Kevin Pho: For menopausal or perimenopausal women in the exam room, are there any specific questions they should be asking their clinicians?
Marsha Shepherd Whitt: I would suggest that women who are offered prescription drugs upfront ask if this is the first thing they should do. Almost always the answer is going to be no. Nutrition is number one. That is the foundation that you lay for everything going on in your body.
Kevin Pho: In terms of the medications typically offered, like hormone replacement therapy, what is your perspective on that?
Marsha Shepherd Whitt: My perspective on hormone replacement is that a local hormone replacement is preferable to systemic. When a person takes systemic hormones, I understand that 80 percent of that is cleared out by the liver. It takes a lot of hormone to actually get to where it needs to go in the body. Locally applied therapies, such as vaginal estrogen for instance, can do their job right there at the site, and it makes a big difference. I tend to stay away from anything systemic that can cause adverse reactions in other areas of the body.
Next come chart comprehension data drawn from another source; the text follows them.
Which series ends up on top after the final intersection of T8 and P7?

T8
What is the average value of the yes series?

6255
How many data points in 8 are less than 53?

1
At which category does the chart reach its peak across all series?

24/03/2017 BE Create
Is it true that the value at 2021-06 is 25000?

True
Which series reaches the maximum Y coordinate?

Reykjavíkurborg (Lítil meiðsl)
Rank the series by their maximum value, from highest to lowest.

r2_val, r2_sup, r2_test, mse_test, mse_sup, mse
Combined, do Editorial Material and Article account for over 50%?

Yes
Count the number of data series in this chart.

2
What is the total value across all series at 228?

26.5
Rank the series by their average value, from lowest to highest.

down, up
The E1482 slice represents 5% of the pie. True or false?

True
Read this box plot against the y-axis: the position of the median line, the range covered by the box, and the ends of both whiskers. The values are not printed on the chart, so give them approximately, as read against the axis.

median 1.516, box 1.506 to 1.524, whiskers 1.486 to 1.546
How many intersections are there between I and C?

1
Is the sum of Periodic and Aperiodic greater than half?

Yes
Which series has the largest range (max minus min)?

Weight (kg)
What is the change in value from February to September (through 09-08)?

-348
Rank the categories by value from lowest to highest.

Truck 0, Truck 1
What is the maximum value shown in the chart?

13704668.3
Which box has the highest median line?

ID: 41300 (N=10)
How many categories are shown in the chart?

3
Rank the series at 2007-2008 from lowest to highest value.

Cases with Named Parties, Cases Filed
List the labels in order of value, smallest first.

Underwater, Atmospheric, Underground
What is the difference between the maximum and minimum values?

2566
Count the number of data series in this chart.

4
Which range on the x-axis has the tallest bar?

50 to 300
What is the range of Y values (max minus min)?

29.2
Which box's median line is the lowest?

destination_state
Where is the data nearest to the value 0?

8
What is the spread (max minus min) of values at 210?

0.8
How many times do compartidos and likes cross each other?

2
Kevin Pho: You mentioned that you are researching for a book on perimenopause and menopause. Is there anything that is underreported or anything that surprised you during your research?
Marsha Shepherd Whitt: The fact that 75 percent of women walk out of their doctor’s office after having sought help for menopause symptoms is a big surprise to me. I mean, 75 percent leave empty-handed, not even with a prescription. It is a very big gray area for clinicians. The field is wide open for them to learn what really makes a difference for these women.
Kevin Pho: So you are saying that 75 percent of these women are not leaving with any advice to help with their symptoms?
Marsha Shepherd Whitt: That is right. Now these days a lot of them will be given a prescription for Ozempic, a GLP-1 agonist. The body makes its own GLP-1. We just have to give it the right tools to do so.
Kevin Pho: We are talking to Marsha Shepherd Whitt, metabolic health educator. Today’s KevinMD article is “Why ‘eat less, move more’ fails for midlife weight loss.” Marsha, let’s end with take-home messages that you want to leave with the KevinMD audience.
Marsha Shepherd Whitt: Focus less on suppressing intake and more on restoring regulation. Stabilize glucose through an adequate intake of protein and fat, preferably animal-based. Reduce carbohydrate consumption to place the body in the best possible position for muscle and bone maintenance and sleep. This reduces stress and enhances recovery. When the system feels safe, fat loss often follows.
Kevin Pho: Marsha, thank you so much for sharing your perspective and insight. Thanks again for coming on the show.
Marsha Shepherd Whitt: Thank you for having me. Have a good day.